■ What you have to do: Looking at each line of the data below, tally those that contain the word "with" and give only the total.
Top of Data shown
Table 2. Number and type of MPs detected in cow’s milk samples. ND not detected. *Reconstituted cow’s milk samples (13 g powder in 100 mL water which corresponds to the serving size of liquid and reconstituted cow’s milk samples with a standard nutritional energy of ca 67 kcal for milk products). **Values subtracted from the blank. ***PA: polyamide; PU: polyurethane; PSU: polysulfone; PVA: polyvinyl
Bottom of Data shown
Top of Data shown
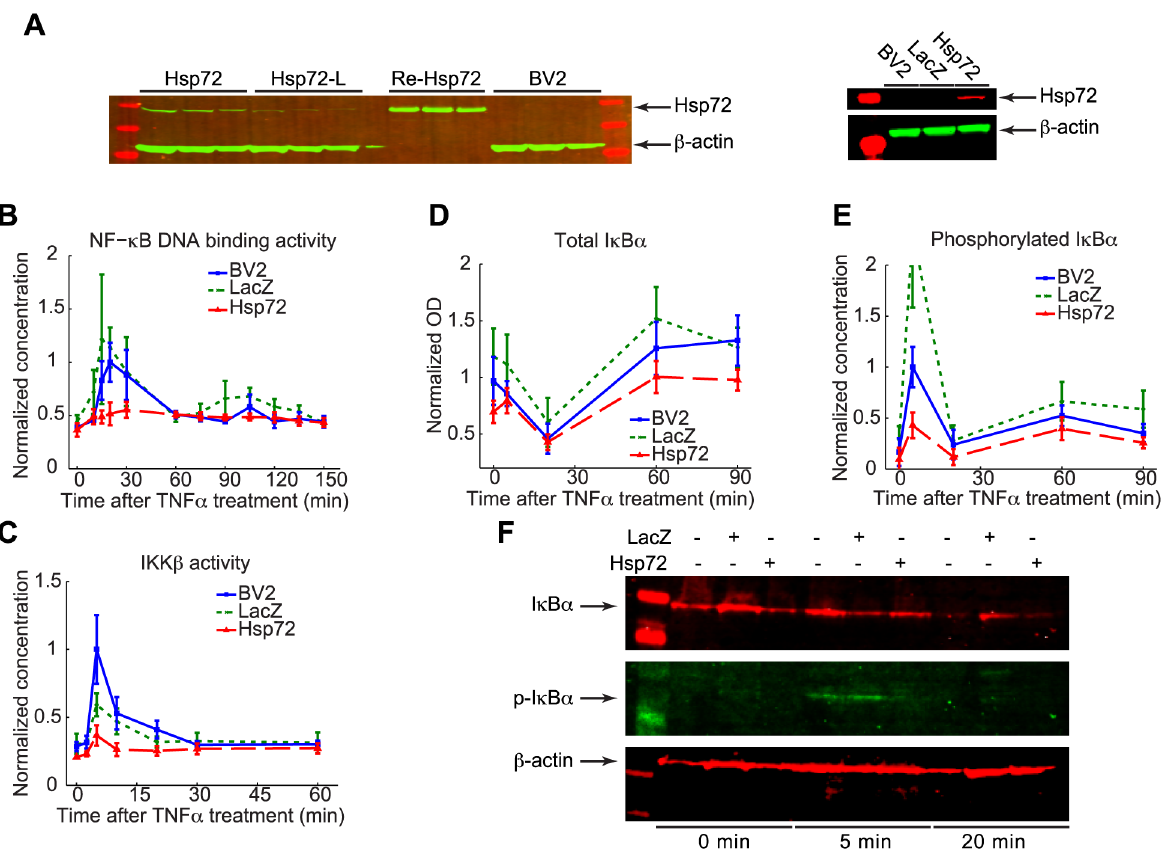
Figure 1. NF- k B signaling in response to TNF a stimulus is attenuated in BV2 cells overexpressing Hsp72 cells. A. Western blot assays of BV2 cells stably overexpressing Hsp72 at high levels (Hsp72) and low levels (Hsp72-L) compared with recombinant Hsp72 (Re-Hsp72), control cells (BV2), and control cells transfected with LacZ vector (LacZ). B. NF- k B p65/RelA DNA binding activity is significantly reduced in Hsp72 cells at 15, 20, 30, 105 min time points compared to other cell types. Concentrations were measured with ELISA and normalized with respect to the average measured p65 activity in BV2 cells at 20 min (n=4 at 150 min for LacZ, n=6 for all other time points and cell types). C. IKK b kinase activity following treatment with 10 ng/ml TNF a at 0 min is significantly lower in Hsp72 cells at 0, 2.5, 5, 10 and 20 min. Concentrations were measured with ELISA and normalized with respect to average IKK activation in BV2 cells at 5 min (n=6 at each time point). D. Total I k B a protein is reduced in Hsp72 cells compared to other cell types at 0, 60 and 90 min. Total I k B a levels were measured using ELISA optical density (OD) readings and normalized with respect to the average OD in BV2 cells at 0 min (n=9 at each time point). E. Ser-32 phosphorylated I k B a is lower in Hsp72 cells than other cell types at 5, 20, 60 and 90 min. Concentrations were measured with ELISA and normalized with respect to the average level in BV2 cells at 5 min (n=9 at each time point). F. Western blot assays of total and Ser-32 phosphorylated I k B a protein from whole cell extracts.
Bottom of Data shown
Top of Data shown
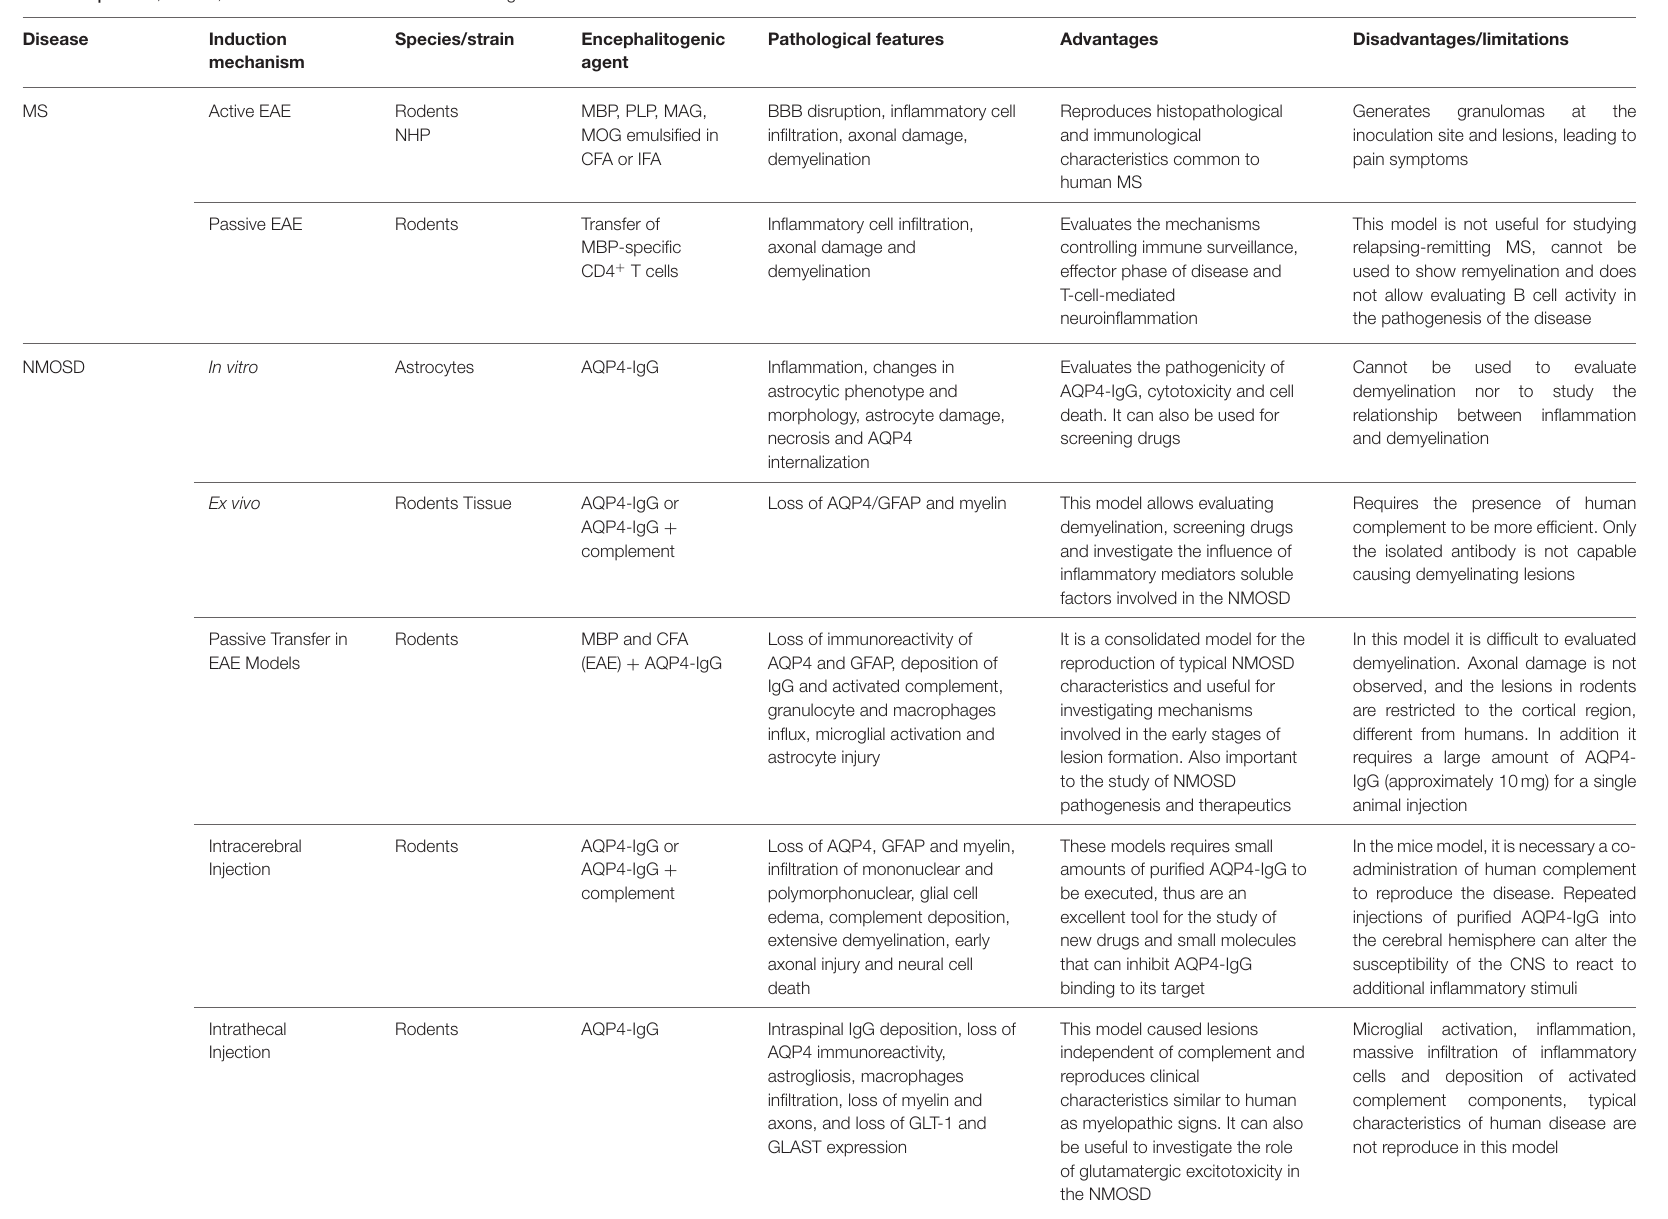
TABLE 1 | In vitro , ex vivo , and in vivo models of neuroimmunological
Bottom of Data shown
■ Result of this task: 2